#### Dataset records
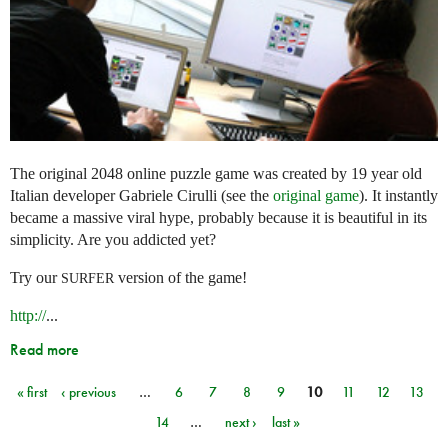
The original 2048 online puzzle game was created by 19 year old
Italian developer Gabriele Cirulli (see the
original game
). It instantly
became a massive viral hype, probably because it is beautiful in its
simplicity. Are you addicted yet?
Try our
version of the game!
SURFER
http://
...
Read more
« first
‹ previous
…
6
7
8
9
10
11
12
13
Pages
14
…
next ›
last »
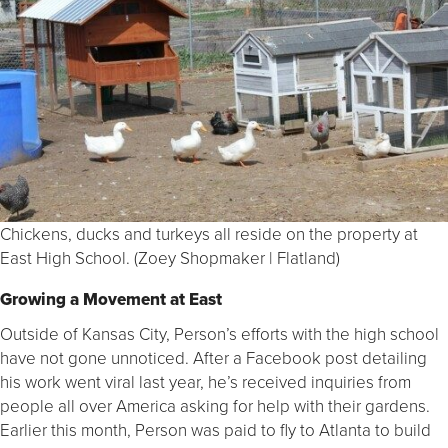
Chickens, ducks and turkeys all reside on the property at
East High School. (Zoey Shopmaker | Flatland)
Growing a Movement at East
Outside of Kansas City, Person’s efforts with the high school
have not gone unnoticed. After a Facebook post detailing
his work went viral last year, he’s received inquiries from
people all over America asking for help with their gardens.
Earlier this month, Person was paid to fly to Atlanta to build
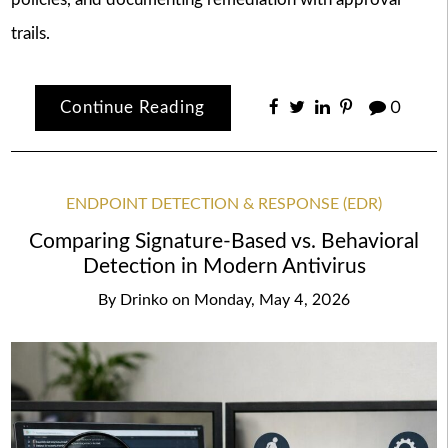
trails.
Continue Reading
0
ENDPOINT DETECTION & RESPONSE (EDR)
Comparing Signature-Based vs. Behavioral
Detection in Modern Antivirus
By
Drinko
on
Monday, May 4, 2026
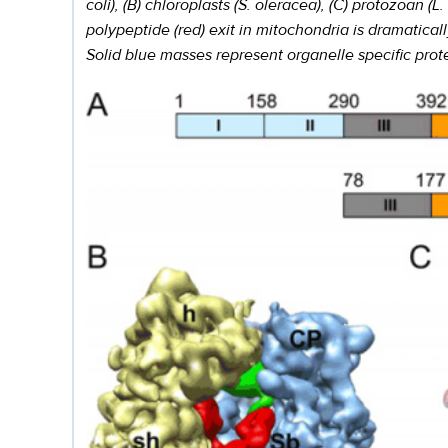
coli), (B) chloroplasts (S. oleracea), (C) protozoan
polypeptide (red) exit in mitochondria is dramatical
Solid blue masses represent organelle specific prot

#### Task prompt
For this exercise, return the data above exactly and leave every picture out.

#### Answer box
The original 2048 online puzzle game was created by 19 year old
Italian developer Gabriele Cirulli (see the
original game
). It instantly
became a massive viral hype, probably because it is beautiful in its
simplicity. Are you addicted yet?
Try our
version of the game!
SURFER
http://
...
Read more
« first
‹ previous
…
6
7
8
9
10
11
12
13
Pages
14
…
next ›
last »
Chickens, ducks and turkeys all reside on the property at
East High School. (Zoey Shopmaker | Flatland)
Growing a Movement at East
Outside of Kansas City, Person’s efforts with the high school
have not gone unnoticed. After a Facebook post detailing
his work went viral last year, he’s received inquiries from
people all over America asking for help with their gardens.
Earlier this month, Person was paid to fly to Atlanta to build
trails.
Continue Reading
0
ENDPOINT DETECTION & RESPONSE (EDR)
Comparing Signature-Based vs. Behavioral
Detection in Modern Antivirus
By
Drinko
on
Monday, May 4, 2026
coli), (B) chloroplasts (S. oleracea), (C) protozoan
polypeptide (red) exit in mitochondria is dramatical
Solid blue masses represent organelle specific prot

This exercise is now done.